Start of Data to examine

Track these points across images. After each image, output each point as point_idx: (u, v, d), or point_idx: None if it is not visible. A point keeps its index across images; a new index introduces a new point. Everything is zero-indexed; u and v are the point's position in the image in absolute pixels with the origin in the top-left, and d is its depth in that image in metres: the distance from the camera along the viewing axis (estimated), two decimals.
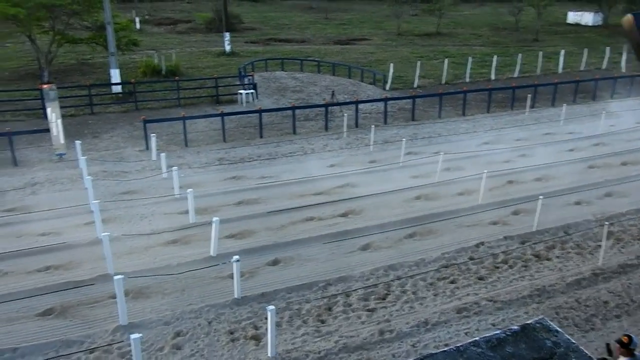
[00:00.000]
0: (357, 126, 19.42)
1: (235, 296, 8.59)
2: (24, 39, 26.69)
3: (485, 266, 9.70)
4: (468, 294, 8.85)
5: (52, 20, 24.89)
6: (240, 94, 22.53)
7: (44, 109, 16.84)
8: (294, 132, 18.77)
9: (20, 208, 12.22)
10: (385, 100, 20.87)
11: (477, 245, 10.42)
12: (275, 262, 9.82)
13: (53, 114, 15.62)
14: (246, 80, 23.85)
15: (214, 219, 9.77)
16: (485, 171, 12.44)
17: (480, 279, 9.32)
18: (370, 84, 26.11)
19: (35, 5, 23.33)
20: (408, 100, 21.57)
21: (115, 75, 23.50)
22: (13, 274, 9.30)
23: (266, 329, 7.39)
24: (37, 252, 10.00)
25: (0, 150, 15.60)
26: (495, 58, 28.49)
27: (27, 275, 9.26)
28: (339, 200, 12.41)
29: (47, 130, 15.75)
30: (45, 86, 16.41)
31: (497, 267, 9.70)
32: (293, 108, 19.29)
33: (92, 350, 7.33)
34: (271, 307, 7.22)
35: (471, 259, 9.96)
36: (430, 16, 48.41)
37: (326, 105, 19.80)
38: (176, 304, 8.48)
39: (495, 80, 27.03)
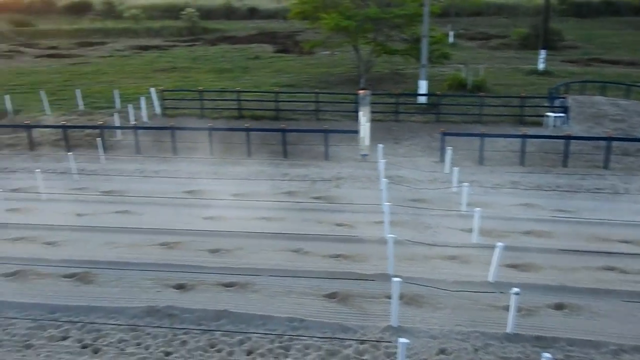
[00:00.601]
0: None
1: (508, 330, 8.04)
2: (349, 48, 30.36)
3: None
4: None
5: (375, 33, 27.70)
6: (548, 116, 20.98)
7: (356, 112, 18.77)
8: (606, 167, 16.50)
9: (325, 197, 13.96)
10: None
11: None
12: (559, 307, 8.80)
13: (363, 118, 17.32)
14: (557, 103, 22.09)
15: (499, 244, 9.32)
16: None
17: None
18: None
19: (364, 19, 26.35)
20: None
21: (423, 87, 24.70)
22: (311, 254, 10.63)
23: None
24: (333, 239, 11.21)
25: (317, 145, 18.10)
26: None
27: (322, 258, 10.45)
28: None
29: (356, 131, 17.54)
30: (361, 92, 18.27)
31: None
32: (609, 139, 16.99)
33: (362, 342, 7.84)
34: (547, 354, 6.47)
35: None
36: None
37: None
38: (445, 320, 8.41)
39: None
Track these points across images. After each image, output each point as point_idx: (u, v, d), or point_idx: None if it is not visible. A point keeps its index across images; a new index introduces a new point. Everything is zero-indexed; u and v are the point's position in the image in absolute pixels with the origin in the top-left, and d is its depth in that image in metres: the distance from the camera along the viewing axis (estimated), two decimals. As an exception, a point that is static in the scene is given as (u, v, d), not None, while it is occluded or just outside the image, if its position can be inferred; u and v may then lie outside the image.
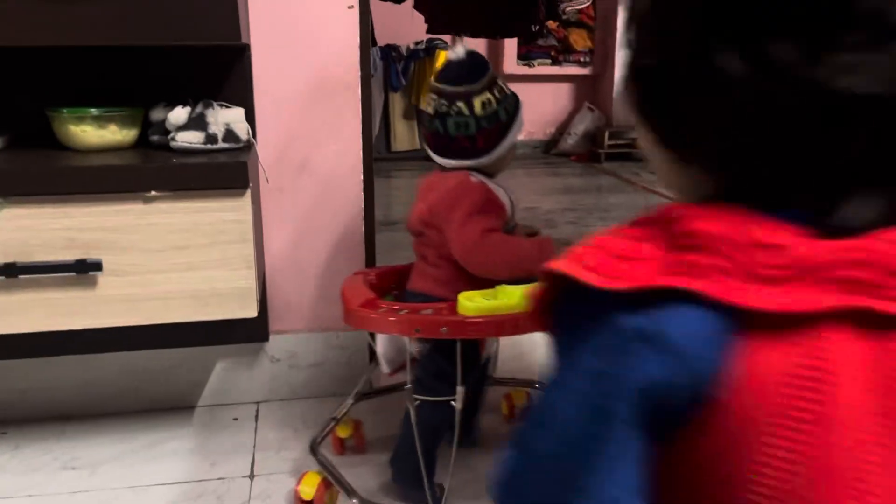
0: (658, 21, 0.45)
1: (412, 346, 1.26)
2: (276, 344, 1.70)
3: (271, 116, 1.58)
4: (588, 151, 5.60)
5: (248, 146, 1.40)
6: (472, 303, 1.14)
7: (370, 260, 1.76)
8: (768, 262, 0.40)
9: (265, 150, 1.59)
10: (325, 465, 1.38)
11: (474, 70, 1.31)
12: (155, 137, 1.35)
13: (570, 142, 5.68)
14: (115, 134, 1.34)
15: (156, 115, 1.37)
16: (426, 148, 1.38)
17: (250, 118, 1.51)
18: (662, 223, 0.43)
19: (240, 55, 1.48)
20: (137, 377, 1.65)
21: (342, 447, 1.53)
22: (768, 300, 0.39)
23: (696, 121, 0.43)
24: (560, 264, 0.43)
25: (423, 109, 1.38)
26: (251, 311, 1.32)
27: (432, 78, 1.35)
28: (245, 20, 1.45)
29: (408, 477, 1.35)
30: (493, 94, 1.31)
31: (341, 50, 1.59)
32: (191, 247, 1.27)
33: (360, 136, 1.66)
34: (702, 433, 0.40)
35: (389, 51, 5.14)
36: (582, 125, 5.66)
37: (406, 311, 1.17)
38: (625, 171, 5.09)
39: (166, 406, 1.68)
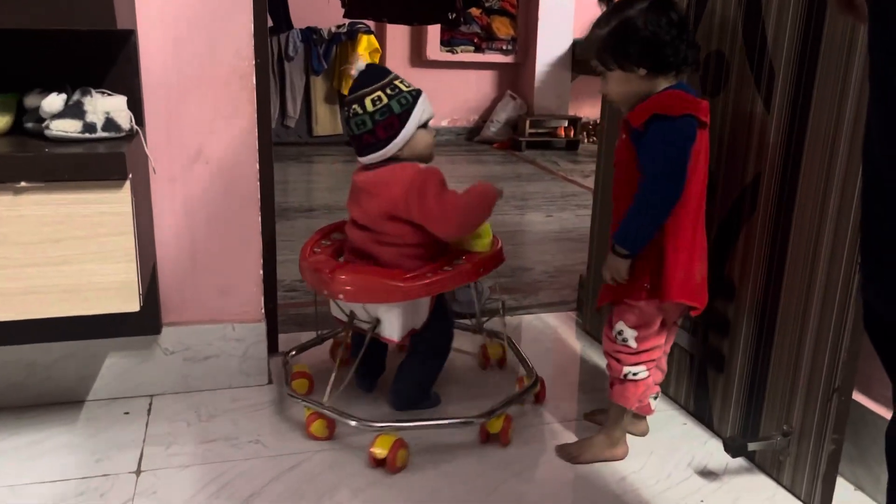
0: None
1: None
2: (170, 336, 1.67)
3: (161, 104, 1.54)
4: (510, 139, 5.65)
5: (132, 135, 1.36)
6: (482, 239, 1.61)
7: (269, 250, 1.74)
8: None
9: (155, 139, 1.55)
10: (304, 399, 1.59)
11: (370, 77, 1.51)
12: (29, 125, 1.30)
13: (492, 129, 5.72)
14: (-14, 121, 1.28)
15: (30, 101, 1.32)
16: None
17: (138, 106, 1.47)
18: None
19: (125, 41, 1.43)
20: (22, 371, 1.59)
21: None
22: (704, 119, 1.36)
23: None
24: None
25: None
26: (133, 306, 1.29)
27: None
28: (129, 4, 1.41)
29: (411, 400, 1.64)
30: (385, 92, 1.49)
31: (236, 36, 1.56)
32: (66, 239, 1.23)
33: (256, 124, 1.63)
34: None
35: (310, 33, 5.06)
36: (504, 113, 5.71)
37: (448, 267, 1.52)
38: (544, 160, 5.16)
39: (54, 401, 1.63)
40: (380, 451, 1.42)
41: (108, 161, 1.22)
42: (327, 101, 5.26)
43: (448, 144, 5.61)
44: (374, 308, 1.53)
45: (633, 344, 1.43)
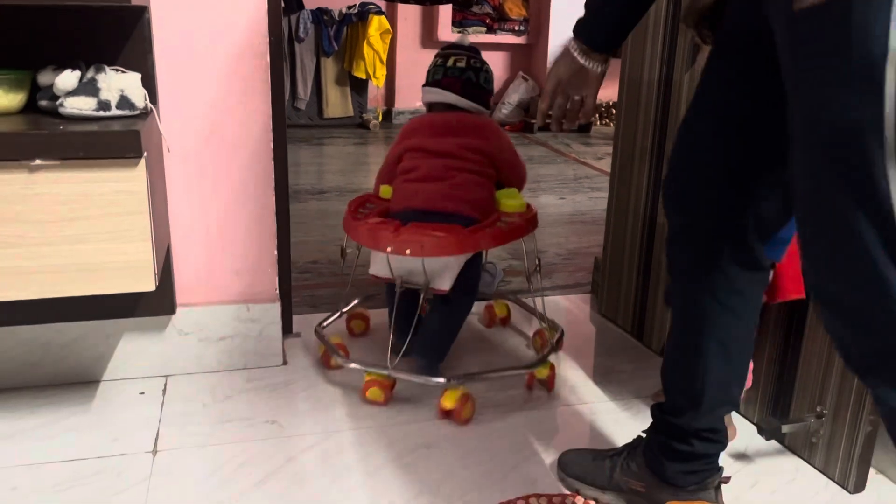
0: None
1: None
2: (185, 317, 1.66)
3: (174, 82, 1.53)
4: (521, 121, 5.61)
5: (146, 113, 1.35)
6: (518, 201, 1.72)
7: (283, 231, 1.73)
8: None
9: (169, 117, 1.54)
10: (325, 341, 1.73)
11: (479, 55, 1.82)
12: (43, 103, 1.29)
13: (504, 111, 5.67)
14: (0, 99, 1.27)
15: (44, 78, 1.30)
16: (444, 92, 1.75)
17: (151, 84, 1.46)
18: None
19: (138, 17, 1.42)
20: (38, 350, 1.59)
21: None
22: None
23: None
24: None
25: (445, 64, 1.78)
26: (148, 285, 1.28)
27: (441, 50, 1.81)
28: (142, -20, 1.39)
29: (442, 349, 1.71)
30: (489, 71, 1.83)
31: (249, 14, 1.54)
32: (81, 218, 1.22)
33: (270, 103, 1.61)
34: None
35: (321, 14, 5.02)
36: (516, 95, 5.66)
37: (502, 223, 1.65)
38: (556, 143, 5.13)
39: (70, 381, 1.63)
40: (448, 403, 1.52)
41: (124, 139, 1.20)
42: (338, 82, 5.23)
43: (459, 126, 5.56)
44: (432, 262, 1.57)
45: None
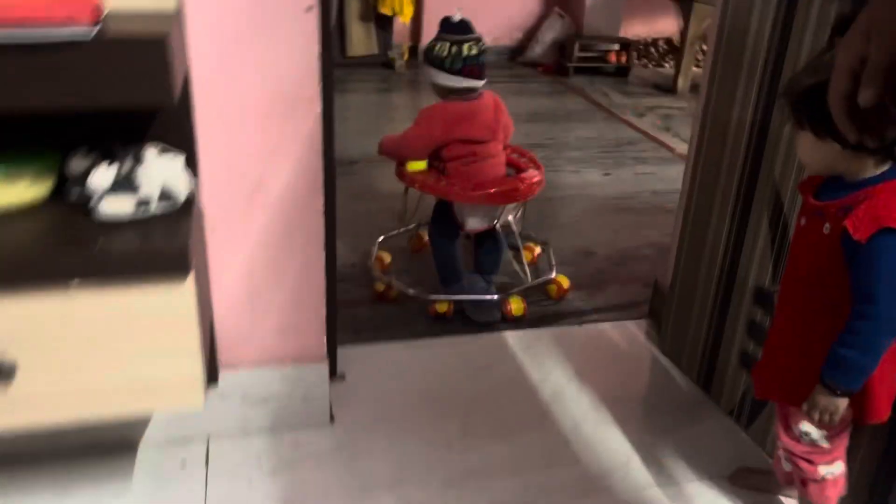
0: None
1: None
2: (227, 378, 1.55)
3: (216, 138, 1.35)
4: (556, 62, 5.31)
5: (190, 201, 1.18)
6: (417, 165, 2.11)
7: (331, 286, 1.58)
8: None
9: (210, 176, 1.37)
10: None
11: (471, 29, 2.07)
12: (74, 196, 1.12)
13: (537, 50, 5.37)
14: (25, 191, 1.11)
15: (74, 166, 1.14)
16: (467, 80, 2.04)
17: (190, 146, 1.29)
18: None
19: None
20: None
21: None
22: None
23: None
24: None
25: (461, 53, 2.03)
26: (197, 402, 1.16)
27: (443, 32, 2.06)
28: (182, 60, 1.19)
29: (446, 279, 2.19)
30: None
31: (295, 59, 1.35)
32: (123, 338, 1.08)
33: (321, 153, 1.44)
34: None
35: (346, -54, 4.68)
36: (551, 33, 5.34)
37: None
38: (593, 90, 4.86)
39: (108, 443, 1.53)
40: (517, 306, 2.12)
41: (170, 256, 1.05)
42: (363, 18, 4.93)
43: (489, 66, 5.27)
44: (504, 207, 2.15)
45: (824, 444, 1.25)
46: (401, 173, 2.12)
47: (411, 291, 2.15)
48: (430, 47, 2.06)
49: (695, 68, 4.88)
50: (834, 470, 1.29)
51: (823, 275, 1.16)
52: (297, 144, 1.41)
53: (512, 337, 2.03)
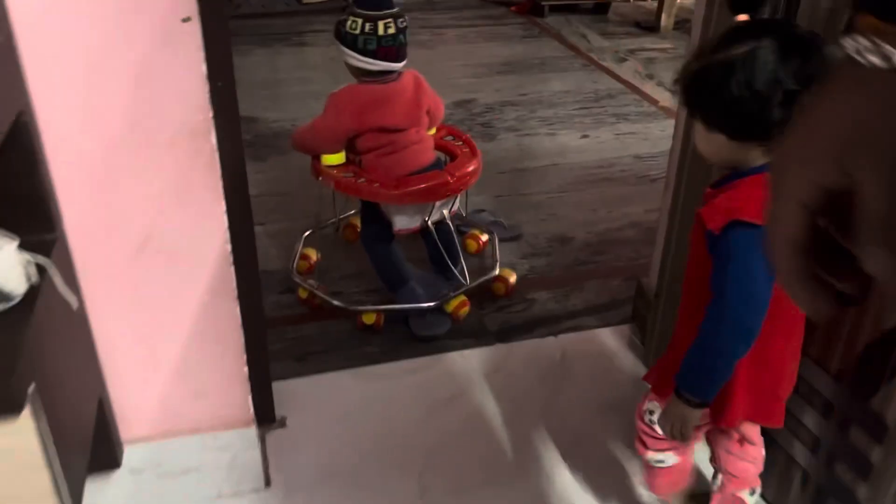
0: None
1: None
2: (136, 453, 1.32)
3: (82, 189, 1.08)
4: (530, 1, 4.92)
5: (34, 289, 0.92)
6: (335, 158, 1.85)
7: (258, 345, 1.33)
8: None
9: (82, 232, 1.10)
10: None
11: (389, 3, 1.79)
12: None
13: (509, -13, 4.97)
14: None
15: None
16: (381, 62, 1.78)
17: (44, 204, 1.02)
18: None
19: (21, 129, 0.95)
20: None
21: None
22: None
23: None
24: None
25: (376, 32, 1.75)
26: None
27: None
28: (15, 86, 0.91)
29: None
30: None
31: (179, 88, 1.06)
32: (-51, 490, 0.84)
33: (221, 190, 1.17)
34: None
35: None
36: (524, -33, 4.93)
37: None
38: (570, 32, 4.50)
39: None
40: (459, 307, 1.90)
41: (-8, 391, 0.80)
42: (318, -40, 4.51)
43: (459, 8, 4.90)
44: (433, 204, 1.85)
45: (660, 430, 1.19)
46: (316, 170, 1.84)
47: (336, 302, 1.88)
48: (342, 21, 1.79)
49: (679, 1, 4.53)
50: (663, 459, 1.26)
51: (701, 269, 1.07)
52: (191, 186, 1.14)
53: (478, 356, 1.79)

End of Data to examine

Exercise instructions:
There is a line with "9: (20, 208, 12.22)" and a line with "24: (37, 252, 10.00)" above. Copy exactly those two lines and all lines between them, with nothing else.

Task response:
9: (20, 208, 12.22)
10: (385, 100, 20.87)
11: (477, 245, 10.42)
12: (275, 262, 9.82)
13: (53, 114, 15.62)
14: (246, 80, 23.85)
15: (214, 219, 9.77)
16: (485, 171, 12.44)
17: (480, 279, 9.32)
18: (370, 84, 26.11)
19: (35, 5, 23.33)
20: (408, 100, 21.57)
21: (115, 75, 23.50)
22: (13, 274, 9.30)
23: (266, 329, 7.39)
24: (37, 252, 10.00)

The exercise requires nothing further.